The MT4 platform offers many volume indicators with the default settings. The one that truly reflects the volume, or the actual buying and selling, is the Volumes indicator.
Because the FX market is so large, with over five trillion dollars changing hands every day, it is impossible to know the exact volume of the market at any single point during the trading day. The volume seen on MT4 belongs only to the broker that investors have an account with. More precisely, it is a representation of the volume traded by all active investors that have an account with the same broker, but nothing more than that.
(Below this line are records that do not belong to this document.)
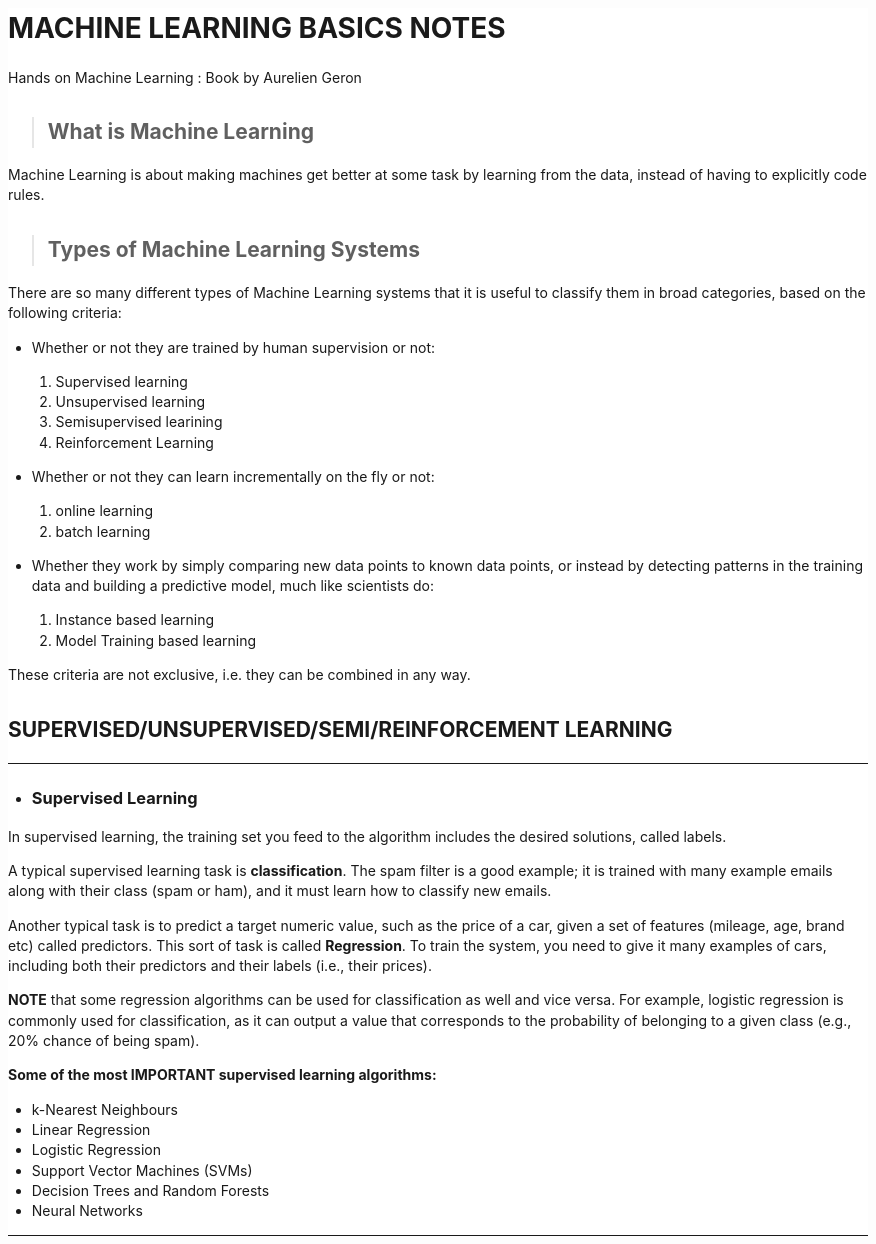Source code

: # MACHINE LEARNING BASICS NOTES
Hands on Machine Learning : Book by Aurelien Geron

>## What is Machine Learning

Machine Learning is about making machines get better at some task by learning from the data, instead of having to explicitly code rules.

>## Types of Machine Learning Systems

There are so many different types of Machine Learning systems that it is useful to  classify them in broad categories, based on the following criteria:

+ Whether or not they are trained by human supervision or not:
    1. Supervised learning
    2. Unsupervised learning
    3. Semisupervised learining
    4. Reinforcement Learning

+ Whether or not they can learn incrementally on the fly or not:
    1. online learning
    2. batch learning

+ Whether they work by simply comparing new data points to known data points, or instead by detecting patterns in the training data and building a predictive model, much like scientists do:
    1. Instance based learning
    2. Model Training based learning

These criteria are not exclusive, i.e. they can be combined in any way.

## SUPERVISED/UNSUPERVISED/SEMI/REINFORCEMENT LEARNING
-----------------------------------

+ ### **Supervised Learning**

In supervised learning, the training set you feed to the algorithm includes the desired solutions, called labels.

A typical supervised learning task is **classification**. The spam filter is a good example; it is trained with many example emails along with their class (spam or ham), and it must learn how to classify new emails.

Another typical task is to predict a target numeric value, such as the price of a car, given a set of features (mileage, age, brand etc) called predictors. This sort of task is called **Regression**. To train the system, you need to give it many examples of cars, including both their predictors and their labels (i.e., their prices).

**NOTE** that some regression algorithms can be used for classification as well and vice versa. For example, logistic regression is commonly used for classification, as it can output a value that corresponds to the probability of belonging to a given class (e.g., 20% chance of being spam).

**Some of the most IMPORTANT supervised learning algorithms:**
+ k-Nearest Neighbours
+ Linear Regression
+ Logistic Regression
+ Support Vector Machines (SVMs)
+ Decision Trees and Random Forests
+ Neural Networks
-------------------------------------------------------------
Trading with the volumes indicator
However, this doesn’t mean volume is irrelevant information in forex trading. While not as important as it is in other markets, the volume still offers valuable insight into the buying and selling imbalances, even if only at the broker level.
Here’s what it looks like when the Volumes indicator is applied to a chart:
The red and green candles in the Volumes window have nothing to do with the bullish and bearish candles on the actual chart window. Instead, they show the rise or decline in the volume corresponding to every candlestick. The chart shows the USD/JPY daily timeframe, so each bar on the volume’s window shows the rise or decline in the daily volume of the USD/JPY pair.
It is important to note the bars that stand out from the rest. This is when the brown line utilized; it emphasizes which bars have a strong volume.
When interpreting the volume, investors search for a rise or a decline. On the bottom left side of the chart, there is a red bar showing a decline in volume, but the corresponding candle on the price chart is bullish and green, hence, the market rose but with less volume. However, the very next volume candle shows a pickup in the volume and, on top of this, the price shows a bullish candle (an inside bar). It is enough to skew the bias toward the bullish, even though it was only a temporary bounce.
Other volume indicators exist, but they all have similar problems when applied to currency trading. Trading theories such as Volume Spread Analysis (VSA) simply won’t work because its phases are not relevant. Maybe this will change in the future but until then, investors use strategies like the one described here to make the most of volume indicators.
Take-aways:
- Volume Spread Analysis doesn’t work in the currency market.
- The Volumes indicator only shows the volume belonging to one broker.
- Investors use Volumes in correlation with Japanese candlesticks and other patterns.
- Volume gives an indication about the general supply and demand level.